While he ate, Crebold swiveled on his bar stool and scanned the noisy room behind him. It was absolutely packed full; there must have been over a hundred people in there. It was loud, but a sexy intimate loud—murmurs, laughter, plans being made, plots being hatched, phone numbers exchanged, the tinkling of glasses, women saying yes. He watched waiters hurrying from table to table bringing trays of sandwiches to everyone. They kept moving in and out of the kitchen to get more.
“It’s a very strange idea to give these out during cocktail hour, don’t you think? Everyone in here is about to eat dinner; they’re going to ruin a lot of appetites. Sort of reminds me of the free lunch tables bars used to put out during the Depression.” Rubin wiped his mouth with a napkin. His face was flushed from eating too fast. There was something small and green stuck in his front teeth. “But hey, I’m not complaining, far from it. Whatever the reason for this grub, I am now officially in love with the management of this place.”

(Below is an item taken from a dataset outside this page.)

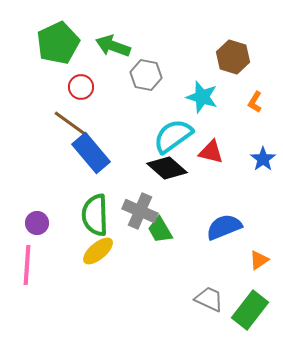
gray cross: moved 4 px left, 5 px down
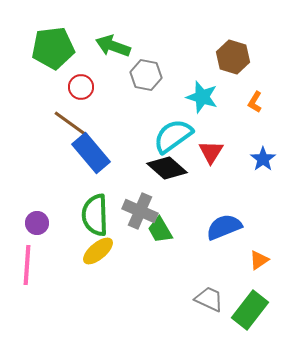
green pentagon: moved 5 px left, 5 px down; rotated 18 degrees clockwise
red triangle: rotated 48 degrees clockwise
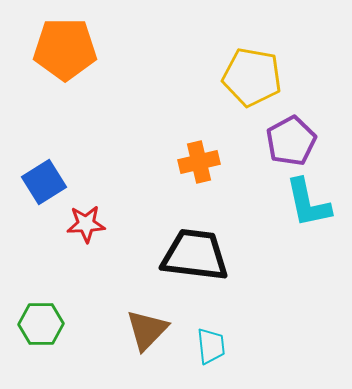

At a nearby table a very beautiful woman was served a sandwich but didn’t want it. She smiled sweetly but kept shaking her head, no thanks. She and the waiter talked back and forth until he finally got the point and just left the plate in front of her on the table. In contrast, the man with her devoured his sandwich with great gusto. Crebold watched this couple a while, wondering if the woman would give in and take a taste, but it didn’t happen.
“Do you know who she is?” Barry leaned in and spoke quietly to Crebold. “I’ve been watching her too; it’s Riley Rivers, the porn star. Isn’t she gorgeous? They say she’s never had one bit of plastic surgery done to her body, which is pretty hard to believe when you look at her, especially in person like this.
“I think the guy’s she’s with is her boyfriend. His name is Duck Tape. He’s the drummer with some famous band. I forget which one.”
Crebold narrowed his eyes and stared at the boyfriend, who although festooned with ornate, mostly illegible tattoos wore thick black eyeglasses, which made him look intelligent. “Duck Tape? Are you serious? That’s really the man’s name?”